● Task instructions:
Turn the text of all the rows below into a Markdown table with two columns, n and Line. Put each non-blank line in its own table entry, numbered consecutively across every row.

● Listed entries:

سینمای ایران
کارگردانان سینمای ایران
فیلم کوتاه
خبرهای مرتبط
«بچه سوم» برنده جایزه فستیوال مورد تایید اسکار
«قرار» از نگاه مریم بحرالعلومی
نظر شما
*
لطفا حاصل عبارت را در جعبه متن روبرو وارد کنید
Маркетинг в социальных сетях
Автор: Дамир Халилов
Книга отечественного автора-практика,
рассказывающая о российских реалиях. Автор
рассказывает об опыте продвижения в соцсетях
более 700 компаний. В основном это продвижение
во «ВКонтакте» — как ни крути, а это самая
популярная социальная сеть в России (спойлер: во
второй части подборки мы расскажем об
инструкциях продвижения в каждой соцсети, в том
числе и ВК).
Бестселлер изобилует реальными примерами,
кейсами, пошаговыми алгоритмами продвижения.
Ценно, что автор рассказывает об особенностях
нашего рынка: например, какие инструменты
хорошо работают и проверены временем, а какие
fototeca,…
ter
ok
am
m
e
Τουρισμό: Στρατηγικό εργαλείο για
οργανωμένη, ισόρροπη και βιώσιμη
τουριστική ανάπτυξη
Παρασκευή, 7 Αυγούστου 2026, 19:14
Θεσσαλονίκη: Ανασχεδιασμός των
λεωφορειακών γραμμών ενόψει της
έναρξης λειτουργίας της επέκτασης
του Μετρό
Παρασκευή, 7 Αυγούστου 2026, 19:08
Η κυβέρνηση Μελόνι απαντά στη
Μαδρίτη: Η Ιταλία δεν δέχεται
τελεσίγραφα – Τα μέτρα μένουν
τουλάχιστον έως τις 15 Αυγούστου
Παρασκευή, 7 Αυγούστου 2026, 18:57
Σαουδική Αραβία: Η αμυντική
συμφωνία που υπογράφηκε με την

● Your solution:
| n | Line |
|---|---|
| 1 | سینمای ایران |
| 2 | کارگردانان سینمای ایران |
| 3 | فیلم کوتاه |
| 4 | خبرهای مرتبط |
| 5 | «بچه سوم» برنده جایزه فستیوال مورد تایید اسکار |
| 6 | «قرار» از نگاه مریم بحرالعلومی |
| 7 | نظر شما |
| 8 | * |
| 9 | لطفا حاصل عبارت را در جعبه متن روبرو وارد کنید |
| 10 | Маркетинг в социальных сетях |
| 11 | Автор: Дамир Халилов |
| 12 | Книга отечественного автора-практика, |
| 13 | рассказывающая о российских реалиях. Автор |
| 14 | рассказывает об опыте продвижения в соцсетях |
| 15 | более 700 компаний. В основном это продвижение |
| 16 | во «ВКонтакте» — как ни крути, а это самая |
| 17 | популярная социальная сеть в России (спойлер: во |
| 18 | второй части подборки мы расскажем об |
| 19 | инструкциях продвижения в каждой соцсети, в том |
| 20 | числе и ВК). |
| 21 | Бестселлер изобилует реальными примерами, |
| 22 | кейсами, пошаговыми алгоритмами продвижения. |
| 23 | Ценно, что автор рассказывает об особенностях |
| 24 | нашего рынка: например, какие инструменты |
| 25 | хорошо работают и проверены временем, а какие |
| 26 | fototeca,… |
| 27 | ter |
| 28 | ok |
| 29 | am |
| 30 | m |
| 31 | e |
| 32 | Τουρισμό: Στρατηγικό εργαλείο για |
| 33 | οργανωμένη, ισόρροπη και βιώσιμη |
| 34 | τουριστική ανάπτυξη |
| 35 | Παρασκευή, 7 Αυγούστου 2026, 19:14 |
| 36 | Θεσσαλονίκη: Ανασχεδιασμός των |
| 37 | λεωφορειακών γραμμών ενόψει της |
| 38 | έναρξης λειτουργίας της επέκτασης |
| 39 | του Μετρό |
| 40 | Παρασκευή, 7 Αυγούστου 2026, 19:08 |
| 41 | Η κυβέρνηση Μελόνι απαντά στη |
| 42 | Μαδρίτη: Η Ιταλία δεν δέχεται |
| 43 | τελεσίγραφα – Τα μέτρα μένουν |
| 44 | τουλάχιστον έως τις 15 Αυγούστου |
| 45 | Παρασκευή, 7 Αυγούστου 2026, 18:57 |
| 46 | Σαουδική Αραβία: Η αμυντική |
| 47 | συμφωνία που υπογράφηκε με την |